■ Exercise description
I would like the lines below, from the one with "Things you may" through the one with "- 👀 I’m interested", copied exactly and without any pictures.

■ Input material
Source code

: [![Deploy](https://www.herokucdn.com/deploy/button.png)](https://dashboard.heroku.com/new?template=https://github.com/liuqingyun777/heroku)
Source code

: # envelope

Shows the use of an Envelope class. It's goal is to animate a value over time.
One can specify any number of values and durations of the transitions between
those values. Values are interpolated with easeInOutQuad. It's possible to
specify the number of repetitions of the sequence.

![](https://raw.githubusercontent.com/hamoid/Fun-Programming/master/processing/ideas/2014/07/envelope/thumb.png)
* * *
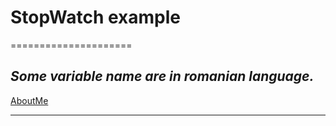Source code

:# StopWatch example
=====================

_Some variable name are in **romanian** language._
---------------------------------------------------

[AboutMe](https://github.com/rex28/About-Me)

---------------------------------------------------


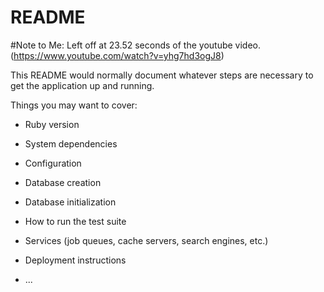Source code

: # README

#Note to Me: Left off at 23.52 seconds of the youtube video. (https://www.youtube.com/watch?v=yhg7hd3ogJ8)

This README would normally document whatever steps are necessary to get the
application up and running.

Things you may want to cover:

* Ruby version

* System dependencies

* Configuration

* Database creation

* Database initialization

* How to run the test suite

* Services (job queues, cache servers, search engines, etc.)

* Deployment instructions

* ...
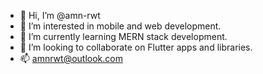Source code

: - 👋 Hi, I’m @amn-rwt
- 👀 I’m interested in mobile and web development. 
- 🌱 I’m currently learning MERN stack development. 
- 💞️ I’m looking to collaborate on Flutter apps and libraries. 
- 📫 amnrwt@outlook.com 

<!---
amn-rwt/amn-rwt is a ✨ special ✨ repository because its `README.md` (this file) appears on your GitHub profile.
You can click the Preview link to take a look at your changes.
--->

■ Solution below
Things you may want to cover:

* Ruby version

* System dependencies

* Configuration

* Database creation

* Database initialization

* How to run the test suite

* Services (job queues, cache servers, search engines, etc.)

* Deployment instructions

* ...
Source code

: - 👋 Hi, I’m @amn-rwt
- 👀 I’m interested in mobile and web development. 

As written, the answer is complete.